Gottingen Terrace back from the dead

Affordable housing development for former Sobeys site.

Posted by on Thu, Jan 31, 2013 at 4:00 AM

click to enlarge This is the original schematic for Gottingen Terrace. The re-worked version will look nothing like this.
  • This is the original schematic for Gottingen Terrace. The re-worked version will look nothing like this.

Gottingen Terrace, the affordable housing development planned for the old Sobeys site on Gottingen Street across from the library, seemingly died last September. But now comes word that it has risen phoenix-like from the dead.

“It was off in September; we had failed,” says Grant Wanzel of the Creighton/Gerrish Development Association, the nn-p[rofit organization that owns the site. “We had failed to obtain interim financing.” Wanzel approached the province numerous times over the years with funding proposals and suggested loan mechanisms, to no avail. But “the minister’s announcement [of a new housing strategy last month] gave it new life,” he says.

Wanzel says the province is modeling Toronto’s Regent Park revitalization project, emphasizing mixed-income housing and high-intensity use. “They’re interested in mixed income, mixed tenure, mixed programming. And we believe in all of those.”

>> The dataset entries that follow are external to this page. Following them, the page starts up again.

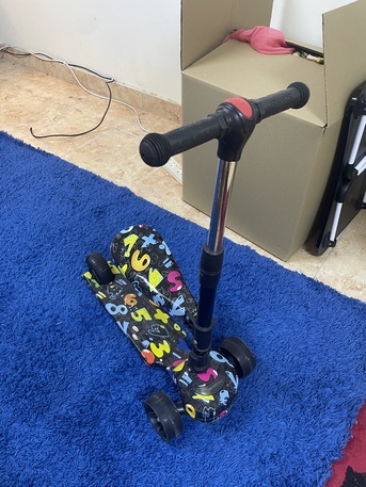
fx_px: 366
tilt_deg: -45.0
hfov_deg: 53.1
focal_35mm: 26
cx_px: 183
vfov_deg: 67.3
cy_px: 244
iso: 250
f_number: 1.6
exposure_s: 1/60
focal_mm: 4.2
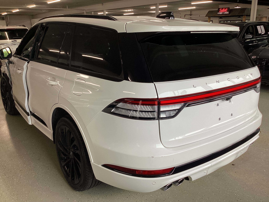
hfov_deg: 58.4
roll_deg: +1.0
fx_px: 241
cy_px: 101
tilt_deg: -18.8
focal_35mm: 31
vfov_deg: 45.4
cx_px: 134
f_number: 2.4
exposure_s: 1/120
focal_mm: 3.3
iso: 50
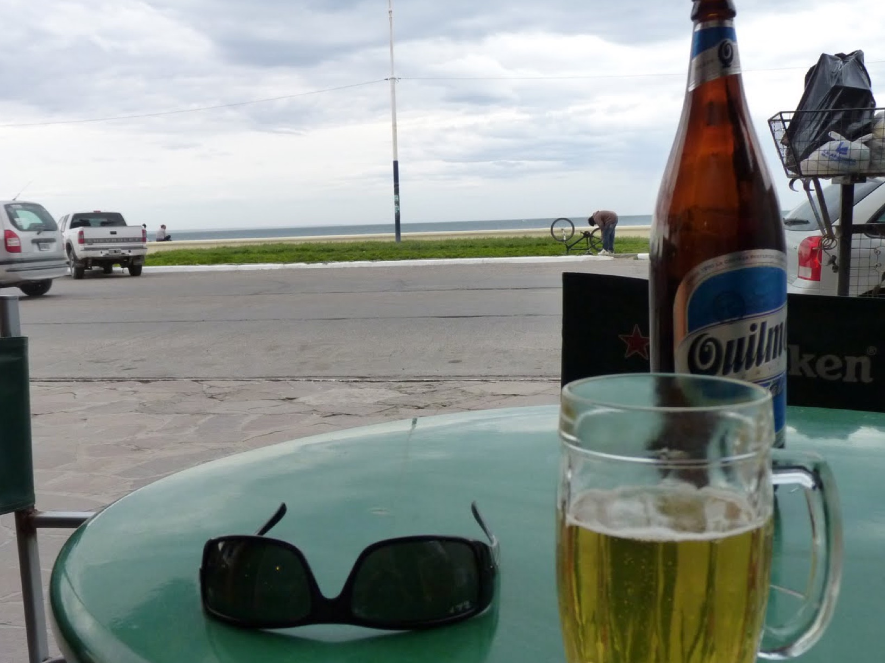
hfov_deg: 47.9
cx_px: 434
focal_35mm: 39
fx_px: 997
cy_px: 380
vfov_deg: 36.7
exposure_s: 1/250
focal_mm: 5.5
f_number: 3.6
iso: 320
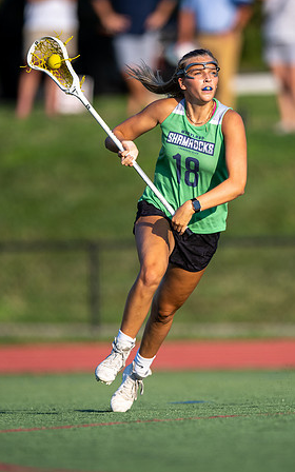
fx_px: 9069
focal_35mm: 705
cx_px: 216
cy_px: 252
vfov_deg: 3.0
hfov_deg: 1.9
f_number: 2.8
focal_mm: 400
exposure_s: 1/2000
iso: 180
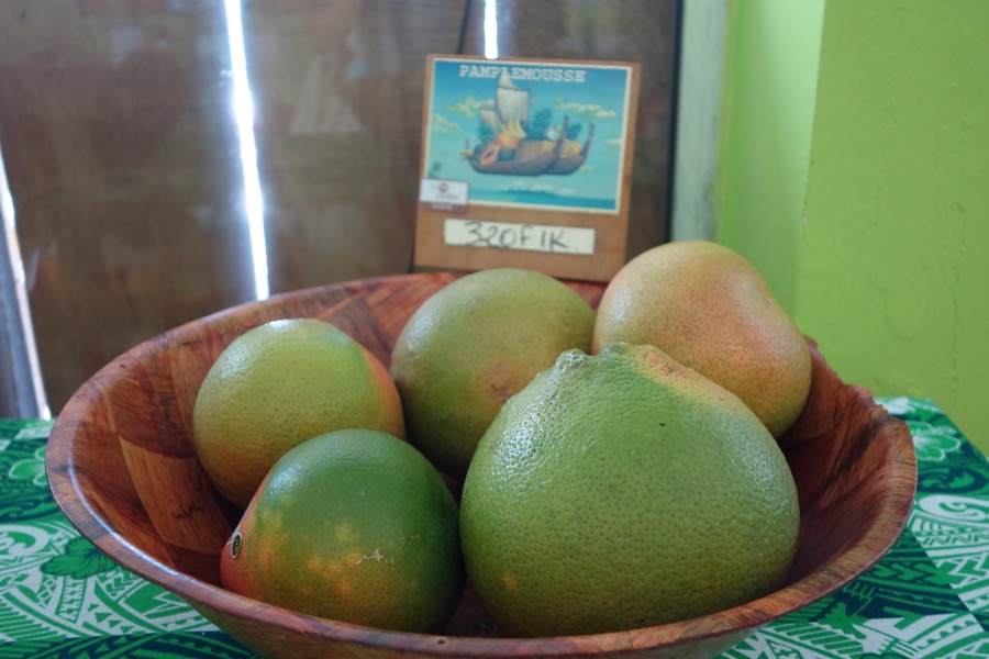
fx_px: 1071
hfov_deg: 49.6
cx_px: 494
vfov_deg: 34.2
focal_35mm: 39
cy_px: 330
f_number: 2.8
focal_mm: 14.57
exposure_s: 1/40
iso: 320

Gottingen Terrace was first envisioned in 2009 and had a couple dozen confirmed buyers who had to be reimbursed after the proposal collapsed in September. The original plans for 48 one to three-bedroom condo units starting at $124,500 are gone.

Wanzel now expects to build a larger project---potentially doubling the number of units---with a mix of affordable housing, market housing and office space for nonprofits. “We’re back in discussion with private developers and the province, to see what they can bring to the table, what subsidies are available,” he says.

Phase one is determining the current value of the property and establishing what exactly the zoning laws allow. “The appraiser and architect have different interpretations of the zoning,” Wanzel says. “We want to do everything as-of-right, following current zoning rules so we have no appeals, no hearings.”

Four years out from dreaming up the project, hitting the ground running would be a refreshing change for Wanzel. “We’re moving in the right direction now,” he says.